3262–3310 Sauron seduces the King and corrupts the Númenóreans.

Yadda yadda yadda, the long run of poor decisions made by the Númenóreans for the last millennium and a half has led to . . . this final lap of even worse decisions. Even as a captive, Sauron with his lying silver tongue has wormed his way into the king’s close counsel. Like an evil bellows, he fans the flames of Ar-Pharazôn’s pride and fosters the fear of death (which, he insists, the Valar have foisted upon Men). The king becomes the worst of tyrants; the Faithful are persecuted, and Sauron even introduces the worship of Melkor (aka Morgoth) among them. Ar-Pharazôn begins to venerate “the Dark.” Yikes. Eventually, blood sacrifices are made in a temple. It’s bad. Like bad-bad. 

3310 Ar-Pharazôn begins the building of the Great Armament.

Númenor already represents the pinnacle of human technology and skill. Now Ar-Pharazôn turns the dial up to 11, heavy with intent. This intense military buildup is “the greatest that the world has seen.” Ruh-roh. Sauron has wound up these immortality-seeking Númenóreans and is now pointing them at the Lords of the West. At Valinor itself. Does he think the Númenóreans could actually take down the Valar in the Undying Lands? He’s got to know that’s unlikely, but reckons they can do some real damage (if so, that’s a win for him). Either way, Sauron’s goal isn’t to eliminate the West so much as it is to eliminate the greatest threat to his domination of Middle-earth: Númenor itself. 

Remember the white tree? Somewhere during this period Sauron tries to convince Ar-Pharazôn to cut it down; it’s a symbolic link to the Elves and the Valar, and he wants it gone. But before the king caves in, a young man named Isildur, grandson of the king’s advisor and part of Silmariën’s bloodline (remember her?), sneaks into the court where the white tree Nimloth was placed. He cuts a fruit from the tree and barely escapes with his life. Thus the next sapling has a chance to survive these dark days!

3319 Ar-Pharazôn assails Valinor. Downfall of Númenor. Elendil and his sons escape.

It doesn’t get more succinct than that. Sauron’s plan finally works. A massive armada sails out of Númenor and lands on the shores of Aman, the Undying Lands, intending to pick a fight if necessary. Intending to, I guess, wrest the power of immortality out of the Valar? Now, for their part, the Valar aren’t quite sure what to do about this situation; they’ve been very hands-off when it came to the doings of Men. So instead of squashing them, Manwë, the King of the Valar, appeals to Eru Ilúvatar himself.

Eru, the One, simply removes Númenor—along with any temptation Men may have of accessing the Undying Lands ever again—from the equation. He does this by changing the shape of the world itself and sinking the entire island kingdom. The seas “bend,” everything gets a bit more round and less flat-Earth-like, and down Númenor goes into the devouring waves, taking almost everyone down with it. Even Sauron, which wasn’t quite how he was expecting this to go.

Now, there are survivors, but not many. We have Elendil, descendant of Silmariën and the Lords of Andúnië. We have his sons Anárion and Isildur (the aforementioned saver of fruit), who escape with an unknown number of their families and friends, others of the Faithful. They make it to their havens in Middle-earth.
######
-- JOB A --
Quote the stretch of the commentary on Númenor's downfall from "It doesn’t get" through "Eru Ilúvatar himself.".
-- JOB B --
Extend the commentary on Númenor's downfall, starting right after its last sentence.
The material has no part in this work.

-- COLLECTED DATA --
######
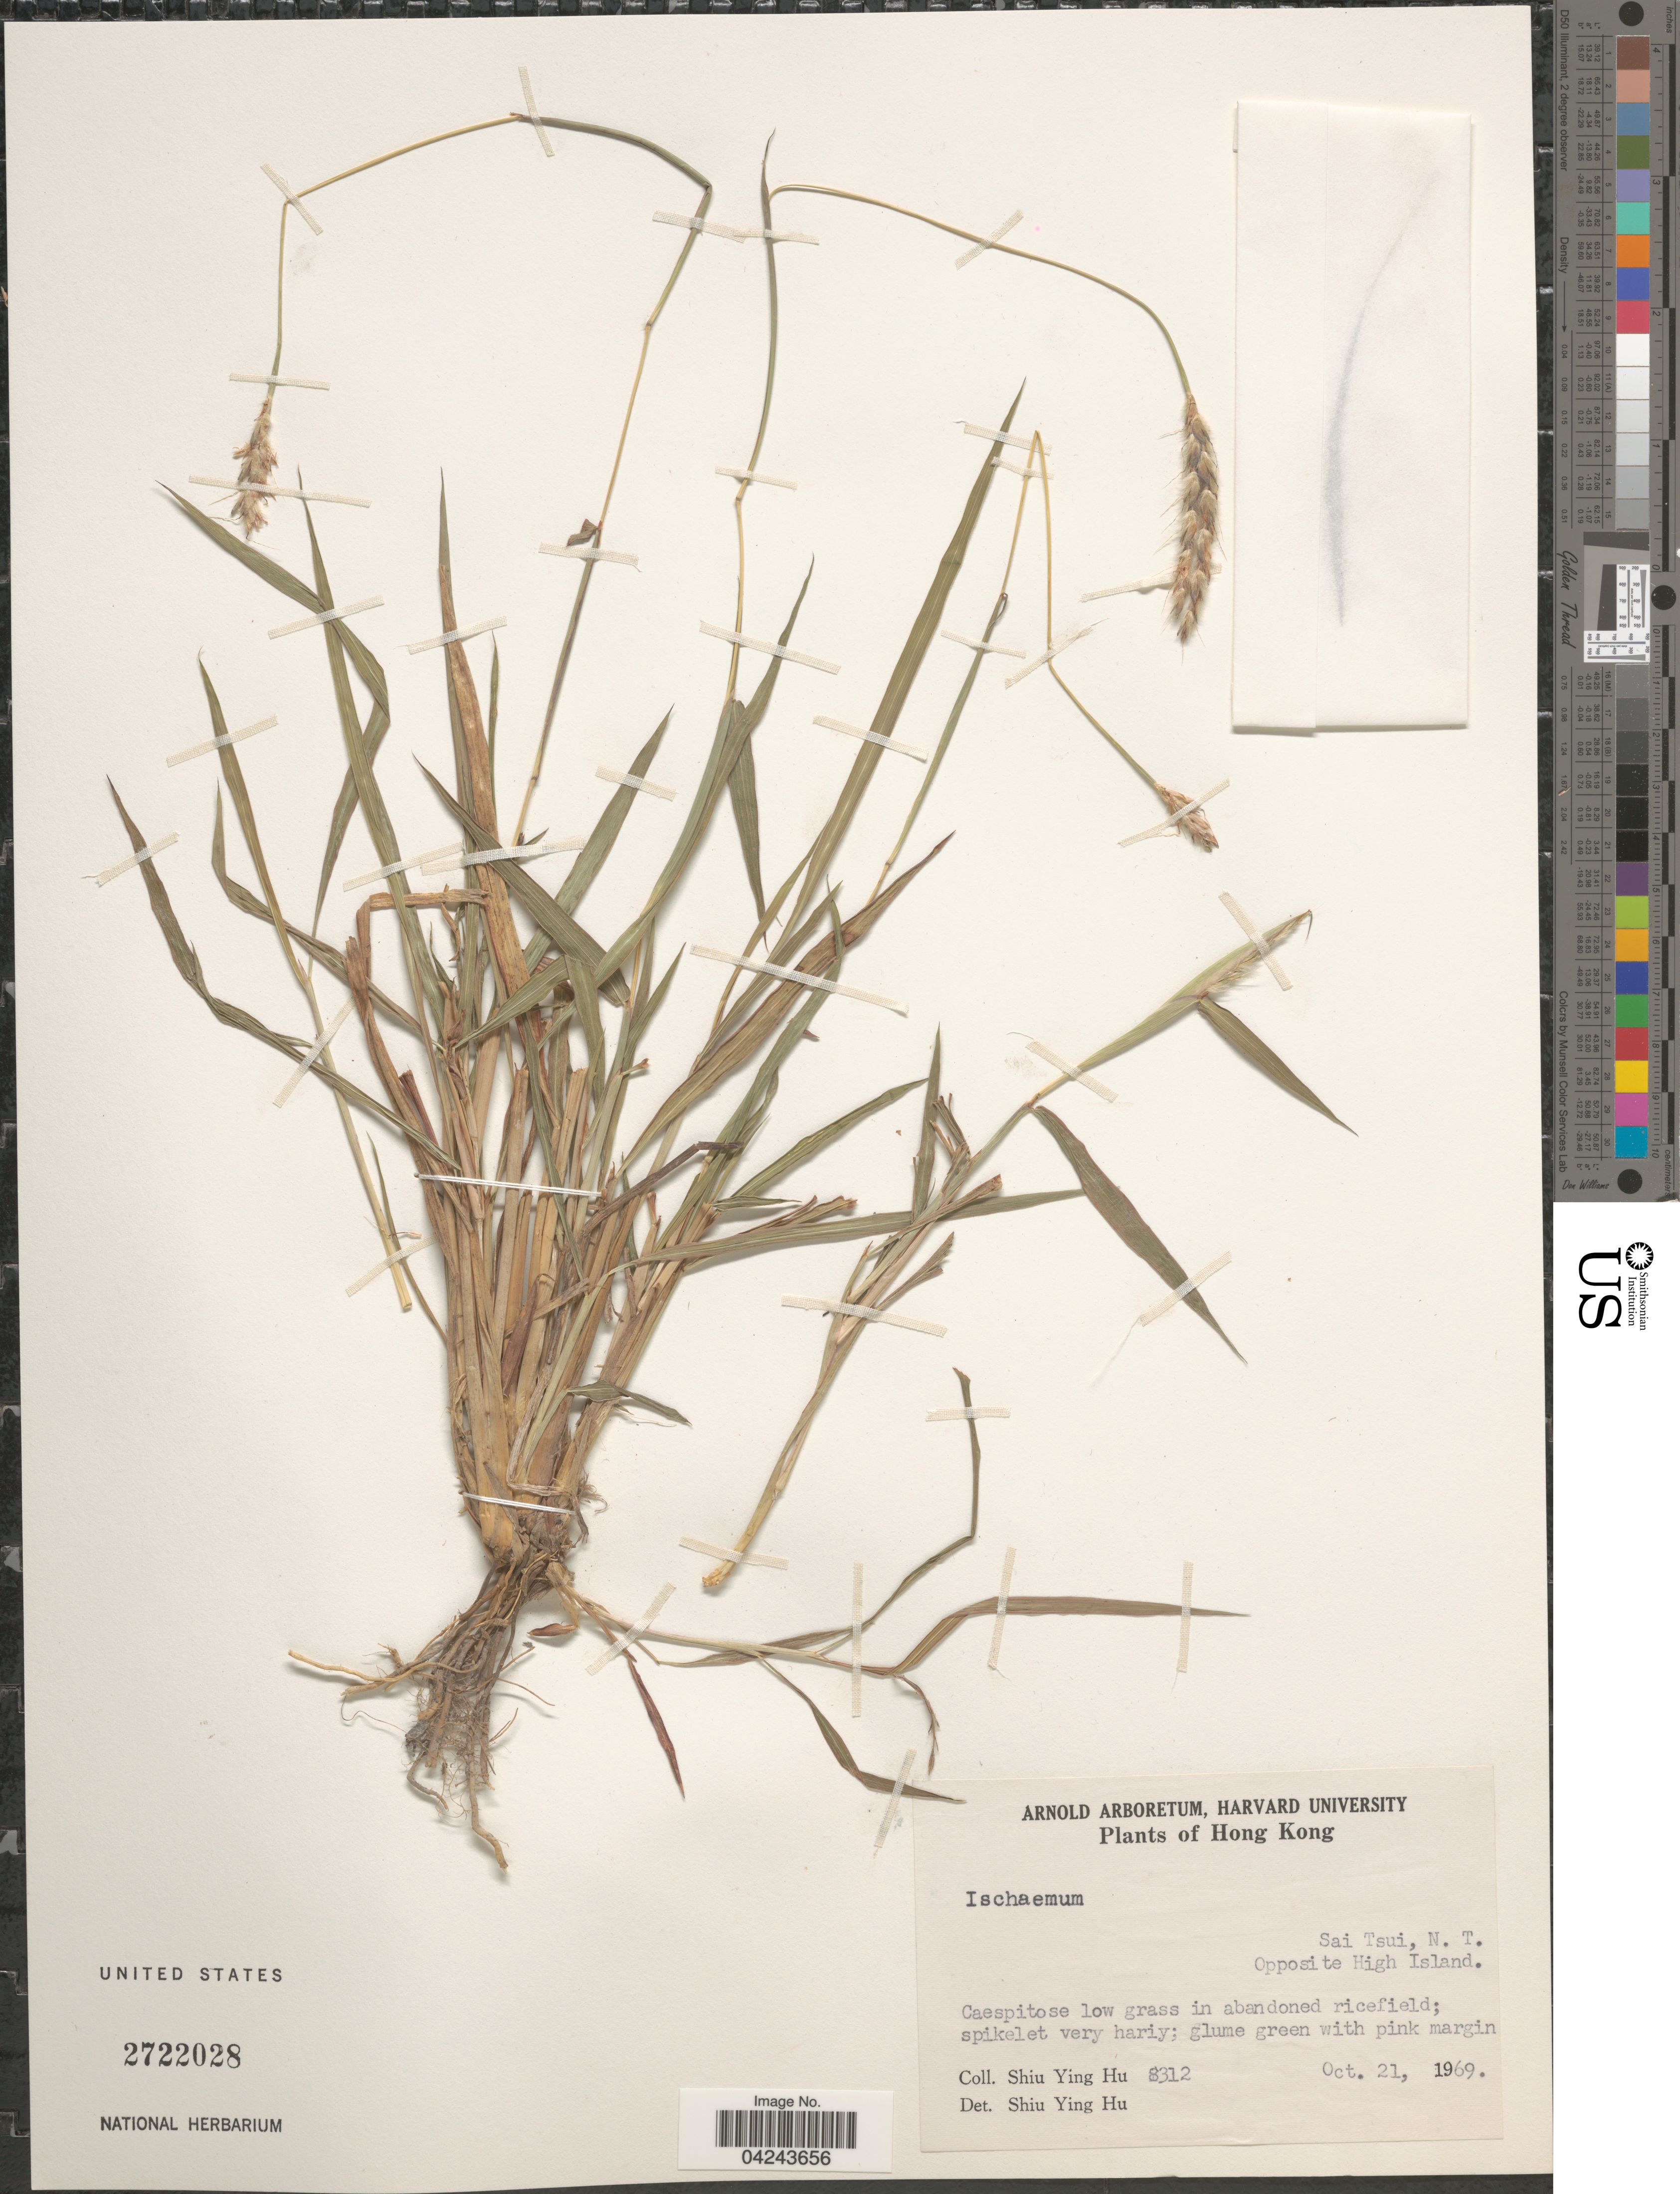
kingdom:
######
-- WRITTEN ANSWER A --
It doesn’t get more succinct than that. Sauron’s plan finally works. A massive armada sails out of Númenor and lands on the shores of Aman, the Undying Lands, intending to pick a fight if necessary. Intending to, I guess, wrest the power of immortality out of the Valar? Now, for their part, the Valar aren’t quite sure what to do about this situation; they’ve been very hands-off when it came to the doings of Men. So instead of squashing them, Manwë, the King of the Valar, appeals to Eru Ilúvatar himself.

-- WRITTEN ANSWER B --
“The Ships of the Faithful” by Ted Nasmith (Used with permission by artist.)

3320 – Foundations of the Realms in Exile: Arnor and Gondor. The Stones are divided. Sauron returns to Mordor.

Elendil and his boys waste no time getting the two kingdoms underway. They’re setting up shop all over the map, even right up against Mordor! They managed to save seven of the Seeing-stones, the palantíri, from the wreck of Númenor, and now the stones are spread out across the Realms in Exile for practical use. In the newly minted southern kingdom of Gondor, which both Isildur and Anárion govern together, four of the palantíri are placed: at Minas Anor, Minas Ithil, Osgiliath, and Orthanc. In the northern kingdom of Arnor, where their dad, Elendil, becomes king, three are placed: at Annúminas, Amon Sûl, and the Tower Hills near the Grey Havens.

Meanwhile, Sauron, reforming as “an image of malice and hatred” after having gotten sucked down into the abyss with Númenor, goes back to Mordor. He’s not at all pleased that Middle-earth isn’t ripe for an easy takeover.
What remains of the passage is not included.